> [Activity]:
Gather each line of the entries below that contains the string "hamming". Matching is case-sensitive.

Items in a dataset:
**********
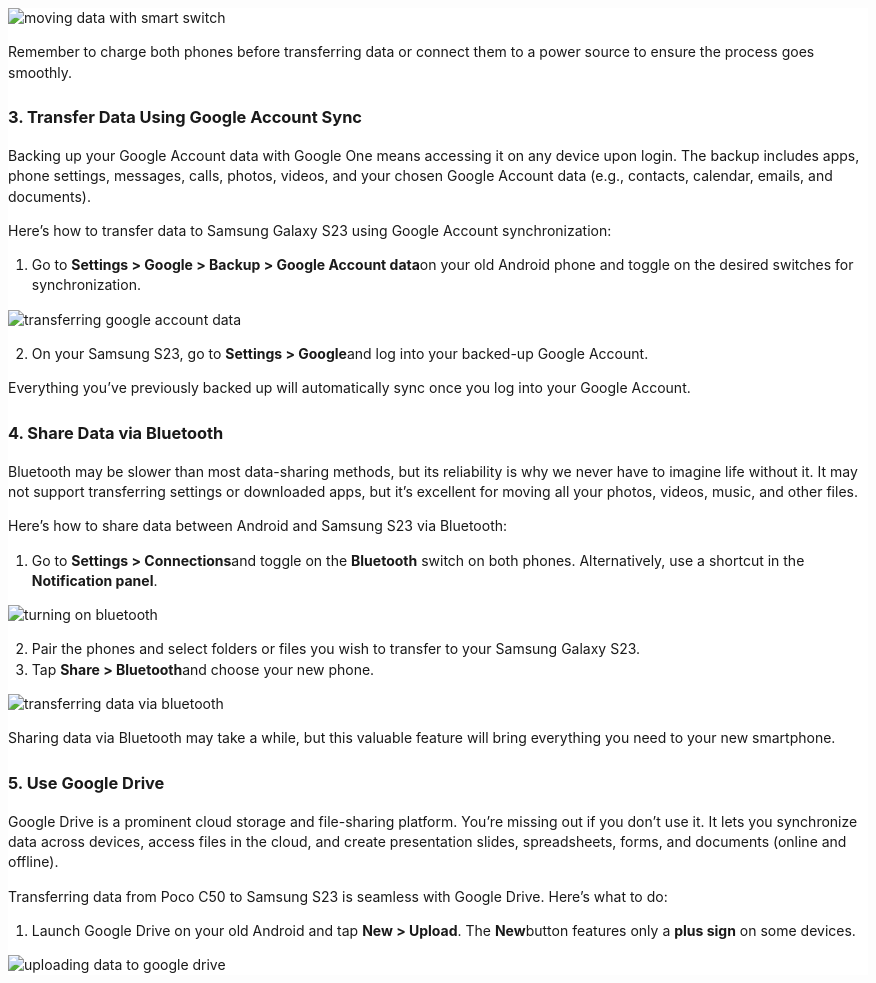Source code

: ![moving data with smart switch](https://images.wondershare.com/drfone/article/2023/12/transfer-data-from-android-to-samsung-s23-6.jpg)

Remember to charge both phones before transferring data or connect them to a power source to ensure the process goes smoothly.

### 3\. Transfer Data Using Google Account Sync

Backing up your Google Account data with Google One means accessing it on any device upon login. The backup includes apps, phone settings, messages, calls, photos, videos, and your chosen Google Account data (e.g., contacts, calendar, emails, and documents).

Here’s how to transfer data to Samsung Galaxy S23 using Google Account synchronization:

1. Go to **Settings > Google > Backup > Google Account data**on your old Android phone and toggle on the desired switches for synchronization.

![transferring google account data](https://images.wondershare.com/drfone/article/2023/12/transfer-data-from-android-to-samsung-s23-7.jpg)

2. On your Samsung S23, go to **Settings > Google**and log into your backed-up Google Account.

Everything you’ve previously backed up will automatically sync once you log into your Google Account.

### 4\. Share Data via Bluetooth

Bluetooth may be slower than most data-sharing methods, but its reliability is why we never have to imagine life without it. It may not support transferring settings or downloaded apps, but it’s excellent for moving all your photos, videos, music, and other files.

Here’s how to share data between Android and Samsung S23 via Bluetooth:

1. Go to **Settings > Connections**and toggle on the **Bluetooth** switch on both phones. Alternatively, use a shortcut in the **Notification panel**.

![turning on bluetooth](https://images.wondershare.com/drfone/article/2023/12/transfer-data-from-android-to-samsung-s23-8.jpg)

2. Pair the phones and select folders or files you wish to transfer to your Samsung Galaxy S23.
3. Tap **Share > Bluetooth**and choose your new phone.

![transferring data via bluetooth](https://images.wondershare.com/drfone/article/2023/12/transfer-data-from-android-to-samsung-s23-9.jpg)

Sharing data via Bluetooth may take a while, but this valuable feature will bring everything you need to your new smartphone.

### 5\. Use Google Drive

Google Drive is a prominent cloud storage and file-sharing platform. You’re missing out if you don’t use it. It lets you synchronize data across devices, access files in the cloud, and create presentation slides, spreadsheets, forms, and documents (online and offline).

Transferring data from Poco C50 to Samsung S23 is seamless with Google Drive. Here’s what to do:

1. Launch Google Drive on your old Android and tap **New > Upload**. The **New**button features only a **plus sign** on some devices.

![uploading data to google drive](https://images.wondershare.com/drfone/article/2023/12/transfer-data-from-android-to-samsung-s23-10.jpg)
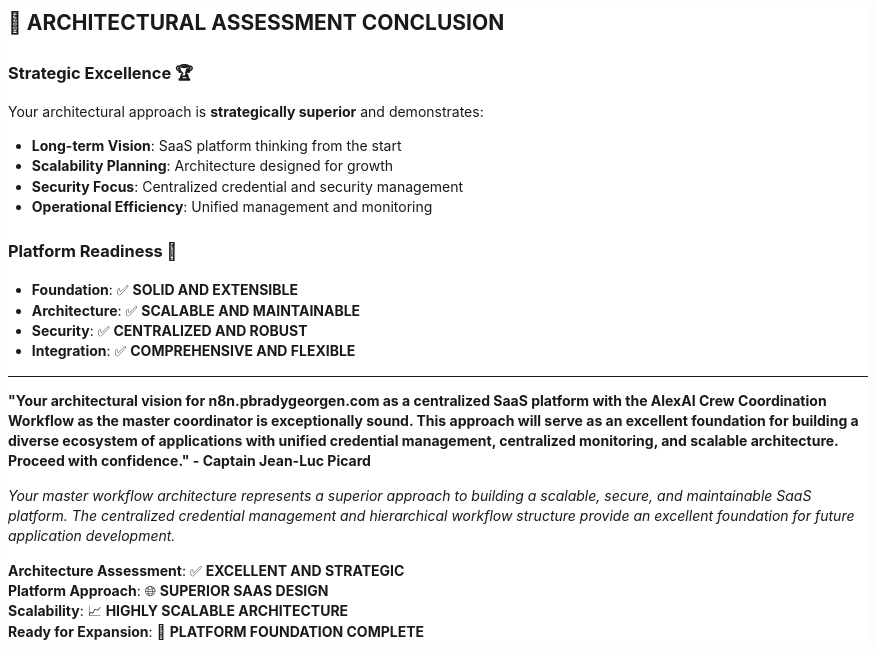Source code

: 
## 🎊 **ARCHITECTURAL ASSESSMENT CONCLUSION**

### **Strategic Excellence** 🏆
Your architectural approach is **strategically superior** and demonstrates:
- **Long-term Vision**: SaaS platform thinking from the start
- **Scalability Planning**: Architecture designed for growth
- **Security Focus**: Centralized credential and security management
- **Operational Efficiency**: Unified management and monitoring

### **Platform Readiness** 🚀
- **Foundation**: ✅ **SOLID AND EXTENSIBLE**
- **Architecture**: ✅ **SCALABLE AND MAINTAINABLE**
- **Security**: ✅ **CENTRALIZED AND ROBUST**
- **Integration**: ✅ **COMPREHENSIVE AND FLEXIBLE**

---

**"Your architectural vision for n8n.pbradygeorgen.com as a centralized SaaS platform with the AlexAI Crew Coordination Workflow as the master coordinator is exceptionally sound. This approach will serve as an excellent foundation for building a diverse ecosystem of applications with unified credential management, centralized monitoring, and scalable architecture. Proceed with confidence." - Captain Jean-Luc Picard**

*Your master workflow architecture represents a superior approach to building a scalable, secure, and maintainable SaaS platform. The centralized credential management and hierarchical workflow structure provide an excellent foundation for future application development.*

**Architecture Assessment**: ✅ **EXCELLENT AND STRATEGIC**  
**Platform Approach**: 🌐 **SUPERIOR SAAS DESIGN**  
**Scalability**: 📈 **HIGHLY SCALABLE ARCHITECTURE**  
**Ready for Expansion**: 🚀 **PLATFORM FOUNDATION COMPLETE**
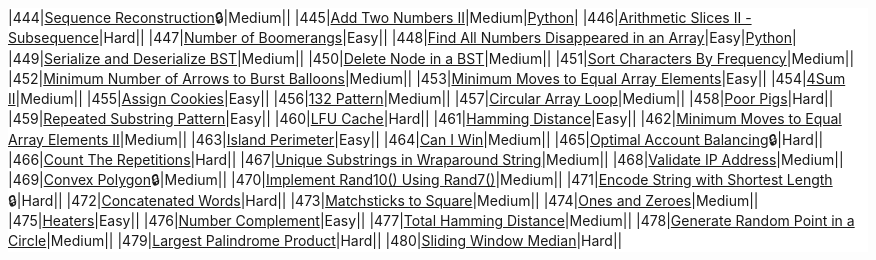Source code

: |444|[Sequence Reconstruction](https://leetcode.com/problems/sequence-reconstruction/description/):lock:|Medium||
|445|[Add Two Numbers II](https://leetcode.com/problems/add-two-numbers-ii/description/)|Medium|[Python](https://github.com/Alfonsxh/LeetCode-Challenge-python/blob/master/LeetCode/Python/445.add-two-numbers-ii.py)|
|446|[Arithmetic Slices II - Subsequence](https://leetcode.com/problems/arithmetic-slices-ii-subsequence/description/)|Hard||
|447|[Number of Boomerangs](https://leetcode.com/problems/number-of-boomerangs/description/)|Easy||
|448|[Find All Numbers Disappeared in an Array](https://leetcode.com/problems/find-all-numbers-disappeared-in-an-array/description/)|Easy|[Python](https://github.com/Alfonsxh/LeetCode-Challenge-python/blob/master/LeetCode/Python/448.find-all-numbers-disappeared-in-an-array.py)|
|449|[Serialize and Deserialize BST](https://leetcode.com/problems/serialize-and-deserialize-bst/description/)|Medium||
|450|[Delete Node in a BST](https://leetcode.com/problems/delete-node-in-a-bst/description/)|Medium||
|451|[Sort Characters By Frequency](https://leetcode.com/problems/sort-characters-by-frequency/description/)|Medium||
|452|[Minimum Number of Arrows to Burst Balloons](https://leetcode.com/problems/minimum-number-of-arrows-to-burst-balloons/description/)|Medium||
|453|[Minimum Moves to Equal Array Elements](https://leetcode.com/problems/minimum-moves-to-equal-array-elements/description/)|Easy||
|454|[4Sum II](https://leetcode.com/problems/4sum-ii/description/)|Medium||
|455|[Assign Cookies](https://leetcode.com/problems/assign-cookies/description/)|Easy||
|456|[132 Pattern](https://leetcode.com/problems/132-pattern/description/)|Medium||
|457|[Circular Array Loop](https://leetcode.com/problems/circular-array-loop/description/)|Medium||
|458|[Poor Pigs](https://leetcode.com/problems/poor-pigs/description/)|Hard||
|459|[Repeated Substring Pattern](https://leetcode.com/problems/repeated-substring-pattern/description/)|Easy||
|460|[LFU Cache](https://leetcode.com/problems/lfu-cache/description/)|Hard||
|461|[Hamming Distance](https://leetcode.com/problems/hamming-distance/description/)|Easy||
|462|[Minimum Moves to Equal Array Elements II](https://leetcode.com/problems/minimum-moves-to-equal-array-elements-ii/description/)|Medium||
|463|[Island Perimeter](https://leetcode.com/problems/island-perimeter/description/)|Easy||
|464|[Can I Win](https://leetcode.com/problems/can-i-win/description/)|Medium||
|465|[Optimal Account Balancing](https://leetcode.com/problems/optimal-account-balancing/description/):lock:|Hard||
|466|[Count The Repetitions](https://leetcode.com/problems/count-the-repetitions/description/)|Hard||
|467|[Unique Substrings in Wraparound String](https://leetcode.com/problems/unique-substrings-in-wraparound-string/description/)|Medium||
|468|[Validate IP Address](https://leetcode.com/problems/validate-ip-address/description/)|Medium||
|469|[Convex Polygon](https://leetcode.com/problems/convex-polygon/description/):lock:|Medium||
|470|[Implement Rand10() Using Rand7()](https://leetcode.com/problems/implement-rand10-using-rand7/description/)|Medium||
|471|[Encode String with Shortest Length](https://leetcode.com/problems/encode-string-with-shortest-length/description/):lock:|Hard||
|472|[Concatenated Words](https://leetcode.com/problems/concatenated-words/description/)|Hard||
|473|[Matchsticks to Square](https://leetcode.com/problems/matchsticks-to-square/description/)|Medium||
|474|[Ones and Zeroes](https://leetcode.com/problems/ones-and-zeroes/description/)|Medium||
|475|[Heaters](https://leetcode.com/problems/heaters/description/)|Easy||
|476|[Number Complement](https://leetcode.com/problems/number-complement/description/)|Easy||
|477|[Total Hamming Distance](https://leetcode.com/problems/total-hamming-distance/description/)|Medium||
|478|[Generate Random Point in a Circle](https://leetcode.com/problems/generate-random-point-in-a-circle/description/)|Medium||
|479|[Largest Palindrome Product](https://leetcode.com/problems/largest-palindrome-product/description/)|Hard||
|480|[Sliding Window Median](https://leetcode.com/problems/sliding-window-median/description/)|Hard||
**********
> [Exercise response]:
|461|[Hamming Distance](https://leetcode.com/problems/hamming-distance/description/)|Easy||
|477|[Total Hamming Distance](https://leetcode.com/problems/total-hamming-distance/description/)|Medium||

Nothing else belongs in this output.